Kritik sesungguhnya, tidak saja diperlukan karena memberikan informasi dan signal yang dibutuhkan masyarakat apa yang baik dan sesuai keinginannya untuk dinikmati. Kritik juga membongkar kesalahan sejarah didalam teks dan manipulasi kejadian yang berimplikasi pada kesalahan kolektif. Ia mungkin bisa menjadi kejam, tetapi ia juga memberi batas-batas yang mampu meningkatkan mutu perubahan di zamannya.

Peristiwa kritik bisa dikemas dalam berbagai model bahasa tergantung selera dan kepentingan. Tetapi jika kritik terjadi karena faktor akses muara kepentingan kelompok, tentu ini menjadi ironi dan berimplikasi ketimpangan nilai keutuhan kelompok dalam mencapai konteks perubahan bagi masyarakat.

Dengan demikian, kita akan bermasalah bukan pada kritik. Namun, lebih pada nilai-nilai kemanusiaan dan peradaban yang lebih hakiki.

Lalu bagaimana kritik melalui hak Angket?

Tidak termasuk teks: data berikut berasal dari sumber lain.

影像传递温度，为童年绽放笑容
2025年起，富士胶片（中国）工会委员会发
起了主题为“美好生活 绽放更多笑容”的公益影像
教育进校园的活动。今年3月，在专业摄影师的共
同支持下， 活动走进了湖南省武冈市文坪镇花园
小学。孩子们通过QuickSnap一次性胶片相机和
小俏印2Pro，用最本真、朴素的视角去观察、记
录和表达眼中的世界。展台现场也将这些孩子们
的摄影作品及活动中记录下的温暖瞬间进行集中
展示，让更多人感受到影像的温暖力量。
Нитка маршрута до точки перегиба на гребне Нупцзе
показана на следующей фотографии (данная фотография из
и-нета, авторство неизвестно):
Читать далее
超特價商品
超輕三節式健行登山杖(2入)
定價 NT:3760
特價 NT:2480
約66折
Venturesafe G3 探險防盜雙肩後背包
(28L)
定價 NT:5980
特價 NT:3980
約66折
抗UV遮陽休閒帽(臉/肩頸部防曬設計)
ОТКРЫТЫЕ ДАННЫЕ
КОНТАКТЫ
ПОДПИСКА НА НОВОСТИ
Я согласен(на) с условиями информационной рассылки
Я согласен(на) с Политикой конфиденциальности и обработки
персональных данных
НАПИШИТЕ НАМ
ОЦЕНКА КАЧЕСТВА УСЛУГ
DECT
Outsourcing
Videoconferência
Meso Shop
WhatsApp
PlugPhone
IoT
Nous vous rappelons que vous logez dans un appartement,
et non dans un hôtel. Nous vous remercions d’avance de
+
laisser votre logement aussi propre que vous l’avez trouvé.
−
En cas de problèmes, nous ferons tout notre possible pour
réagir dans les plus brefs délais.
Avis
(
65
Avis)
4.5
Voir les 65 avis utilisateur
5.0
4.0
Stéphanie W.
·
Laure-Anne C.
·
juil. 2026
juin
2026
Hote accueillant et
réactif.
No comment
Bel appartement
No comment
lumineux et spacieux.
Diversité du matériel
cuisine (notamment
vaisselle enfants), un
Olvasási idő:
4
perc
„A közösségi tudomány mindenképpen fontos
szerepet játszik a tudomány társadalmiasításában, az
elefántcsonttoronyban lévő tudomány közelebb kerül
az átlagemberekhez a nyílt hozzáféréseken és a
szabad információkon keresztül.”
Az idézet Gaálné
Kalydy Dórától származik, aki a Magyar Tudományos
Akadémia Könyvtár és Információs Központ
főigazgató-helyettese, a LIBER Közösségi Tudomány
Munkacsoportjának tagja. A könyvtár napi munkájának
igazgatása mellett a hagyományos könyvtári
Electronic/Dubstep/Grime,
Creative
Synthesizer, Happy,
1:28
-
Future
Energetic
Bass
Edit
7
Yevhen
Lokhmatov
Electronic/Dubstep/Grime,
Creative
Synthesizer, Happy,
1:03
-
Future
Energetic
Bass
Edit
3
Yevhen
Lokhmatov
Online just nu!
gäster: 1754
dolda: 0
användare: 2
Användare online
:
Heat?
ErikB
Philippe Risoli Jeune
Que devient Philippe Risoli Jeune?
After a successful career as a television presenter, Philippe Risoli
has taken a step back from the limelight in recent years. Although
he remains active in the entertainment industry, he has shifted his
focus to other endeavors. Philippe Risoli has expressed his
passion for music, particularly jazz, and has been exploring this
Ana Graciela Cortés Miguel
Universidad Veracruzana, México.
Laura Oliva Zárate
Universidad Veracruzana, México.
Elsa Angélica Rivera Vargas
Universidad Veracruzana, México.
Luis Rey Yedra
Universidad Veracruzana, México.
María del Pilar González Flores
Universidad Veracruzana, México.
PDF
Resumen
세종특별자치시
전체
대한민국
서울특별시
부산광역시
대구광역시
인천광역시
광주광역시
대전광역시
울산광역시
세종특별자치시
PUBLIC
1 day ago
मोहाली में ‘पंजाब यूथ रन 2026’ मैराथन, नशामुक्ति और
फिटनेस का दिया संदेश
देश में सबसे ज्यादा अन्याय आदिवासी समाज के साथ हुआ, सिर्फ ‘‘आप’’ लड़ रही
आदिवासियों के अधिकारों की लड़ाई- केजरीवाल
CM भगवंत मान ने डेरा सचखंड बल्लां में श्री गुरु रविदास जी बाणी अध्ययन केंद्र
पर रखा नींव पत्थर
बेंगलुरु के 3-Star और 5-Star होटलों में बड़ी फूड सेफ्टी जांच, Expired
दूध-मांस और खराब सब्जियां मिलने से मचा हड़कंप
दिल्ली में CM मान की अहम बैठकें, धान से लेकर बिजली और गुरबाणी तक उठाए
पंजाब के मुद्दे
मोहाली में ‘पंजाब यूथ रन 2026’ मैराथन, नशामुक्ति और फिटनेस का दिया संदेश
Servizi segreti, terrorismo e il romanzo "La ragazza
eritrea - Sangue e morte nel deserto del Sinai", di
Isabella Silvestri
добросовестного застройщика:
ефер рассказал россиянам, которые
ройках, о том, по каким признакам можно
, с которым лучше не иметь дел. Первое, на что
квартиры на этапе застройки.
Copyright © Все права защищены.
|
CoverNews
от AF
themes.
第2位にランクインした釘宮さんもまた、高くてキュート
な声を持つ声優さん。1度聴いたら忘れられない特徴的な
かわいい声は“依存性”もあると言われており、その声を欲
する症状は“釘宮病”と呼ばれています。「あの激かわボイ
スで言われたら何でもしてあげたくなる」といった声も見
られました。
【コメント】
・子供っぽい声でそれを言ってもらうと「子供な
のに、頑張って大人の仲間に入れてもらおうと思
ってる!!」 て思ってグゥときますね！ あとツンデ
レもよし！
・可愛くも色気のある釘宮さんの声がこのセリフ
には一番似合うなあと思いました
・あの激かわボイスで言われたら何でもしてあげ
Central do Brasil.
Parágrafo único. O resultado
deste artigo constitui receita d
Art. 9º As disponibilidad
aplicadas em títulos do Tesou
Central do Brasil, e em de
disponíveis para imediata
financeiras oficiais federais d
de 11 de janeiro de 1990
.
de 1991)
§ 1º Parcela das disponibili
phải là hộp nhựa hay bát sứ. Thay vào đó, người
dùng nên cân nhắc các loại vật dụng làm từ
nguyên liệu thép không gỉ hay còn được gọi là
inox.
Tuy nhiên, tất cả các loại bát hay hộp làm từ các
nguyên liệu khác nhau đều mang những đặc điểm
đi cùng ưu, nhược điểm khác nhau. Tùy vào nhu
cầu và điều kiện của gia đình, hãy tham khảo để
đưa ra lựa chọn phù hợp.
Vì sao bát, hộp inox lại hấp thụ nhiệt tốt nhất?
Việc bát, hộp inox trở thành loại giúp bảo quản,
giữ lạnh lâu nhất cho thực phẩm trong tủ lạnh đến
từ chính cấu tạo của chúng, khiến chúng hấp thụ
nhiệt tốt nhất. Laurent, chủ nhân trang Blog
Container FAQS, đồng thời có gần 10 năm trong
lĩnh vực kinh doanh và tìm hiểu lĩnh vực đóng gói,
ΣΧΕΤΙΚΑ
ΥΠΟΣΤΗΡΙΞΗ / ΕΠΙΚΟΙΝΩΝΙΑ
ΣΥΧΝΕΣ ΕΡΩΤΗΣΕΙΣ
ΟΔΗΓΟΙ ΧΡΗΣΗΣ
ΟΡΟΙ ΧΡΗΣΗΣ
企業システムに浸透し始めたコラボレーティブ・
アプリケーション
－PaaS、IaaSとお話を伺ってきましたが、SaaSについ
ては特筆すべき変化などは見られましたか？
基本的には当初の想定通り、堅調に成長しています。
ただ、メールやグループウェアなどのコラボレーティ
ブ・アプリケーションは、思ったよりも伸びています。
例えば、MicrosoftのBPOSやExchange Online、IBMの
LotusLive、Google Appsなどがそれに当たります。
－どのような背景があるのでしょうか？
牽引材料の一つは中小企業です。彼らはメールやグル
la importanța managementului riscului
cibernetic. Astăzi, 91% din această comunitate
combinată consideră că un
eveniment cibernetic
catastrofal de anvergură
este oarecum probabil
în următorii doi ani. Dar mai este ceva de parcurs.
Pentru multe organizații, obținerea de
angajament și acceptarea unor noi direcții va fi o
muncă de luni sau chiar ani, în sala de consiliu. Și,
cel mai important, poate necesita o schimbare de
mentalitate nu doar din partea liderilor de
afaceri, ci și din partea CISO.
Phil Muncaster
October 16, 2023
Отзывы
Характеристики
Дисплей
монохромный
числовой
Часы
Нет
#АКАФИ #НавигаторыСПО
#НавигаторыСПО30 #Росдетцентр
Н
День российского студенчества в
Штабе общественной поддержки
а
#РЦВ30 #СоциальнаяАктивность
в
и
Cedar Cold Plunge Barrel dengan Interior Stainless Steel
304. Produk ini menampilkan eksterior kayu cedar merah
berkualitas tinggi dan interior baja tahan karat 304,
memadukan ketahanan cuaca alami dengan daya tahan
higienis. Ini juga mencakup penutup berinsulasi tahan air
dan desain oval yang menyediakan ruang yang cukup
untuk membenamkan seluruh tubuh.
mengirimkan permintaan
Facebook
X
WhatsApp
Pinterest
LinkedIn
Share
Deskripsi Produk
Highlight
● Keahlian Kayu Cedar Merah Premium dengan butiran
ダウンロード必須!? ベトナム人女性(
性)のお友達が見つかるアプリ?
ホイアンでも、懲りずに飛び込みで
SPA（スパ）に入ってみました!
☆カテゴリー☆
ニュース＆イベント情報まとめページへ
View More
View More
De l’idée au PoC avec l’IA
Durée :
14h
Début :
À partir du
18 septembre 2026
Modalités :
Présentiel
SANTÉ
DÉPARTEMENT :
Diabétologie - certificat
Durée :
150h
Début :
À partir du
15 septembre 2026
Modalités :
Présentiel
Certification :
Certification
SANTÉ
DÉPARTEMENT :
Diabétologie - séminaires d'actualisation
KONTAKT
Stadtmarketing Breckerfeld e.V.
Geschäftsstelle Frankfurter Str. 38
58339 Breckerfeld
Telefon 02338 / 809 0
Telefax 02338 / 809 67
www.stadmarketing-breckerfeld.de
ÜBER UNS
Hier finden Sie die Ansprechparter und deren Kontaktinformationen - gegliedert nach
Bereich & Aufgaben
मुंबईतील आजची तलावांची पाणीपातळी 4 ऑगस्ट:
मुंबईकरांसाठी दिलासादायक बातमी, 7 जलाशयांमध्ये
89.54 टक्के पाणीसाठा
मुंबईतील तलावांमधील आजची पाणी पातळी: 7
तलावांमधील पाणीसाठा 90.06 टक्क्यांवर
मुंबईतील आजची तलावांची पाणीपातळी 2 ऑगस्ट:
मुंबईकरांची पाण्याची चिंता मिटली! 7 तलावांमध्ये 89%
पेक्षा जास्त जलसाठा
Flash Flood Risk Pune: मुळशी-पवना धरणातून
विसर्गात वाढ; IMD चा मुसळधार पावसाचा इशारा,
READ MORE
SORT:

Perihal angket, ini hanyalah cendramata tentang bagaimana kita hidup berdemokrasi. Banyak pemimpin lebih bergairah dalam bekerja setelah dilanda angket. Namun, banyak juga yang harus gugur dalam singgasana kekuasaan akibat tidak swasembada dalam mengelola perbedaan pandangan. Angket juga telah diatur dalam kitab perundang-undangan sebagai corong legislatif guna menguji kemampuan pemimpin dalam meracik kebijakan.

Angket bukan “klimaks” daripada kekuasaan. Namun ia dibutuhkan untuk membangun bagaimana sebuah daerah bernaung pada demokrasi. Disini juga dibutuhkan perkakas lobi politik dalam peta koalisi ataupun oposisi. Sambil, meneropong langkah-langkah jitu untuk melumasi keadaan politik pasca angket. Tentu yang harus segera dilakukan adalah rekonsiliasi. Minum kopi bareng misalnya, atau sekedar bersafaria dengan kue-kue lebaran yang masih penuh di dalam toples.

Dalam konteks hak angket, kritik adalah metafora nalar yang dijangkarkan pada haluan demokrasi kewargaan. Demokrasi yang bersumbu pada etos gotong royong (Soekarno), pendidikan berdaulat (Hatta), jalan kerakyatan dan kemerdekaan (Tan Malaka), dan pedoman kehidupan yang lurus (Syahrir). Demokrasi yang menjadikan bentangan perbedaan sebagai oksigen yang menyatukan nyawa kesadaran kita dalam kehidupan berbangsa.(*).